I don't hate her...but MH and I have been together for 14 years and she still cannot get my name right. She misspelled it on our rehearsal dinner invitations. She misspelled it on a banner for my 30th birthday. She wrote an entirely different name on our Christmas card this year. We've been married for 11 years!
My mom on the other hand has said many times how proud of him she is and how great that is and all the other nice things about it. I wish his parents were more like that.
My ILs are very similar. They're nice people and we mostly get along but my parents are SO demonstrative where they are the polar opposite. They just don't get excited or enthusiastic about any of their son's achievements. My parents try to make up the difference. They love my husband like he's their son.
Post by lolalolalola on Dec 19, 2017 15:29:43 GMT -5
Last year, we bought MIL a mobile home (she picked it out, we have the mortgage and are charging her rent). We also bought her a car. We bought her a new bed, and furnished 90% of her home with our stuff. (She moved from across the country to an area close to our vacation home (we paid for her moving expenses too)). DH has spend at least 4-6 weekends at her place doing maintenance & yard work to make it nicer for her.
We have planned to spend xmas at our vacation home this year, with her. Well, she decided she doesn't want to see us on Christmas. No explanation as to why.
Poor DH. I am sure this is because last month, she told him the rent is too high for her income. He sent her the budget numbers they had worked out before moving, asked her to go through them and let him know what was different, etc. He said that we couldn't reduce the rent, for tax purposes, because it's market rate and we are treating this like a rental property on our taxes. Before she retired, he sent her a few hundred each month in cash, and he said perhaps we could do something like that if she let him know where the shortfall was coming from. That was the last conversation he had with her, and then he called her 4 times to make plans for xmas. Finally she answered today and said she doesn't want to come.
1. Who the fuck doesn't want to visit their grandkids on Christmas.
2. I feel so bad for DH, he has done so much for her.

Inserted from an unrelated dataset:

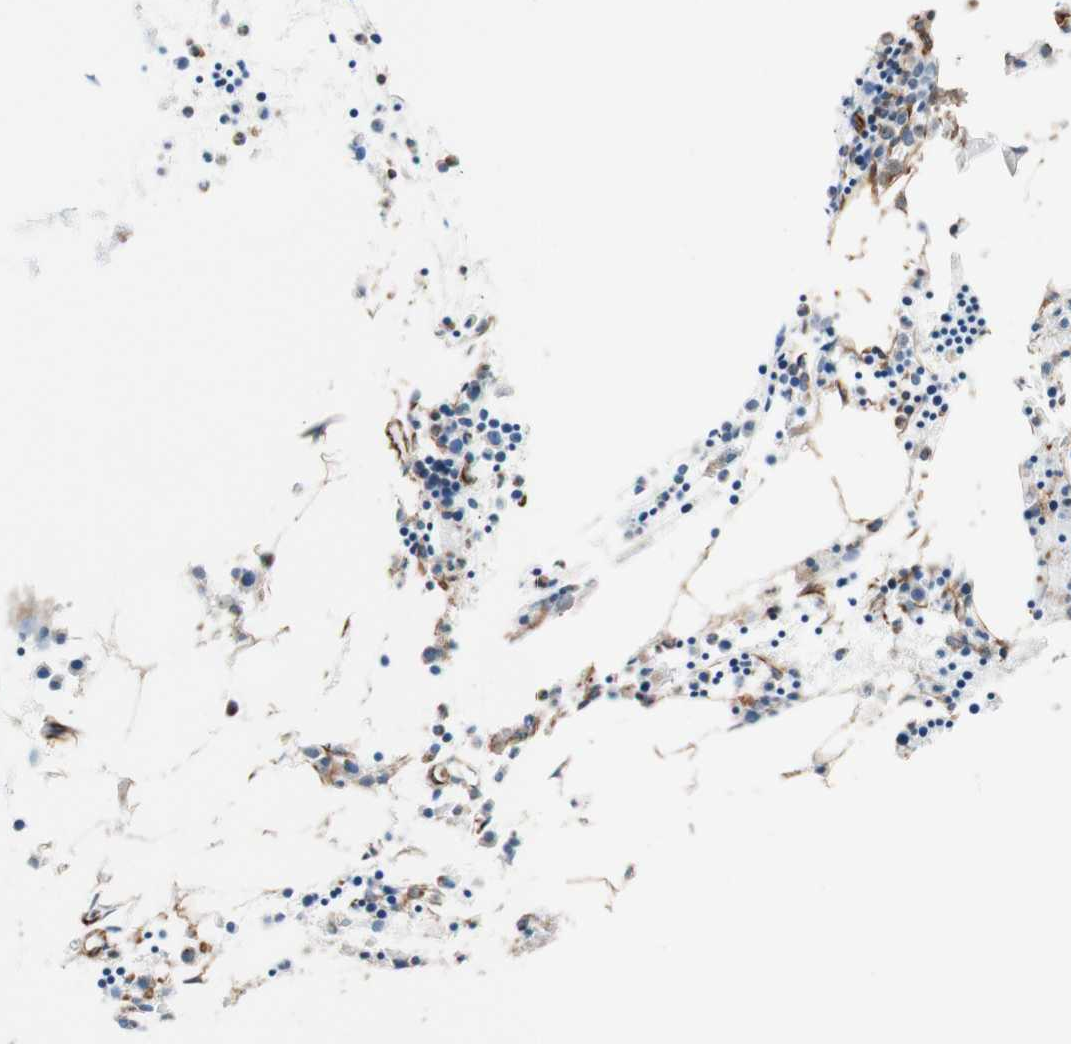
{"staining": {"intensity": "strong", "quantity": "25%-75%", "location": "cytoplasmic/membranous"}, "tissue": "bone marrow", "cell_type": "Hematopoietic cells", "image_type": "normal", "snomed": [{"axis": "morphology", "description": "Normal tissue, NOS"}, {"axis": "morphology", "description": "Inflammation, NOS"}, {"axis": "topography", "description": "Bone marrow"}], "caption": "This photomicrograph exhibits immunohistochemistry staining of unremarkable human bone marrow, with high strong cytoplasmic/membranous positivity in about 25%-75% of hematopoietic cells.", "gene": "C1orf43", "patient": {"sex": "male", "age": 14}}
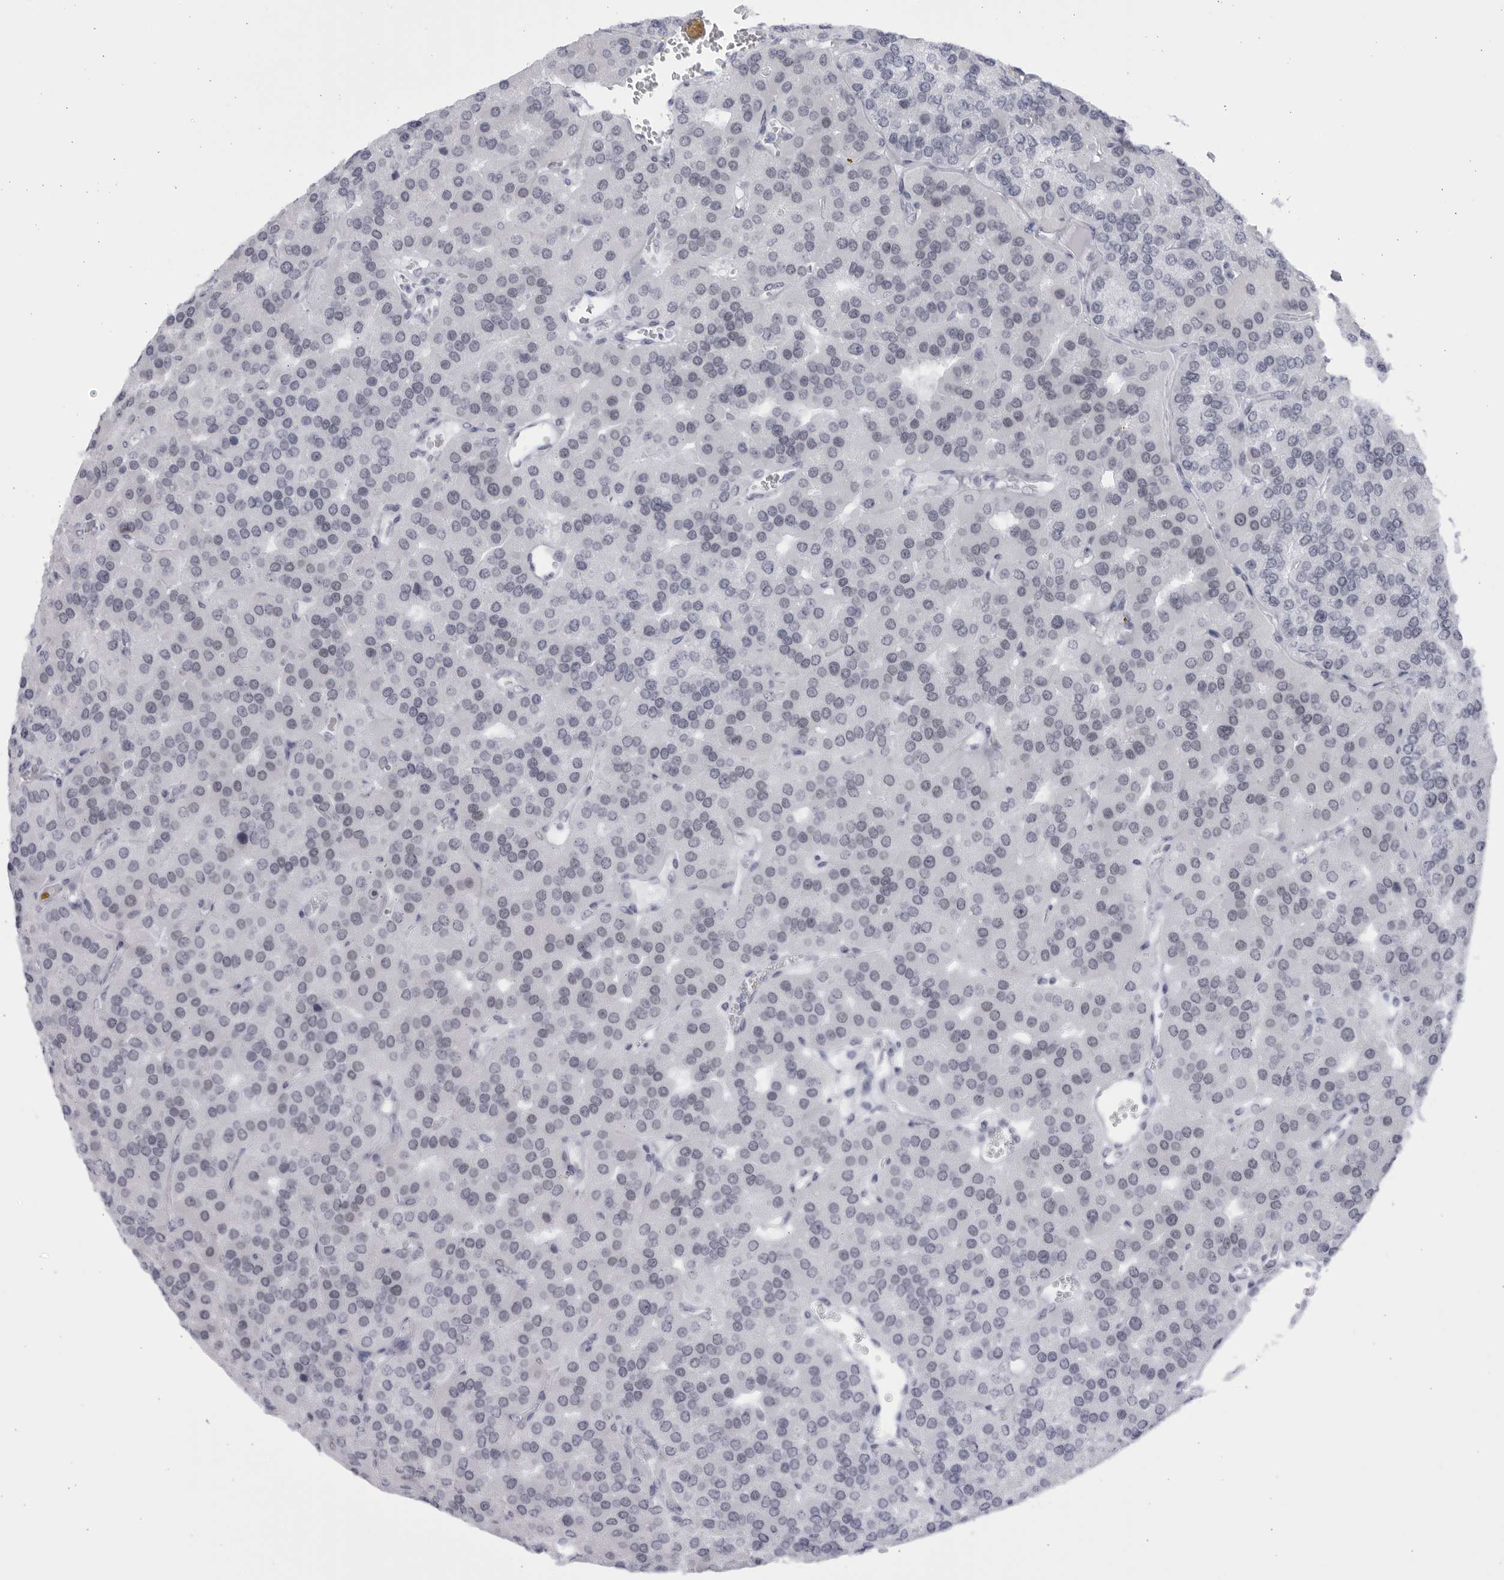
{"staining": {"intensity": "negative", "quantity": "none", "location": "none"}, "tissue": "parathyroid gland", "cell_type": "Glandular cells", "image_type": "normal", "snomed": [{"axis": "morphology", "description": "Normal tissue, NOS"}, {"axis": "morphology", "description": "Adenoma, NOS"}, {"axis": "topography", "description": "Parathyroid gland"}], "caption": "IHC of unremarkable human parathyroid gland reveals no positivity in glandular cells.", "gene": "CCDC181", "patient": {"sex": "female", "age": 86}}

Well she is my STB ex-MIL but I hate her because she lies and manipulates people, is telling everyone our divorce is my fault (when her son is a cheater and liar), and basically tries to play the oh woe is me, I don't get why all this is happening to me wilting flower to get people to feel bad for her when her own actions are why neither of her sons speak to her, her grand kids only call her when they have to and she is all alone with no friends and minimal family contact. Throw in that she is a Trump supporting racist and bigot and never having to see her again is one good thing to come out of this divorce.
Post by killercupcake on Dec 19, 2017 15:33:40 GMT -5
Not MIL. FIL. He’s petty and cannot accept responsibility for anything. There’s a laundry list of things. I refuse to speak with him since the great porn ordering incident of 2013.
H is like the only one of his kids that will still speak to him and he won’t answer the phone or return his calls.
I don’t even know if he knows we’re having a baby and if he does, he hasn’t called H.
We actually still semi get along and got along very well before she moved in. It's not that we don't get along but I didn't realize how lazy she is and I'm not liking always having someone in the house with me.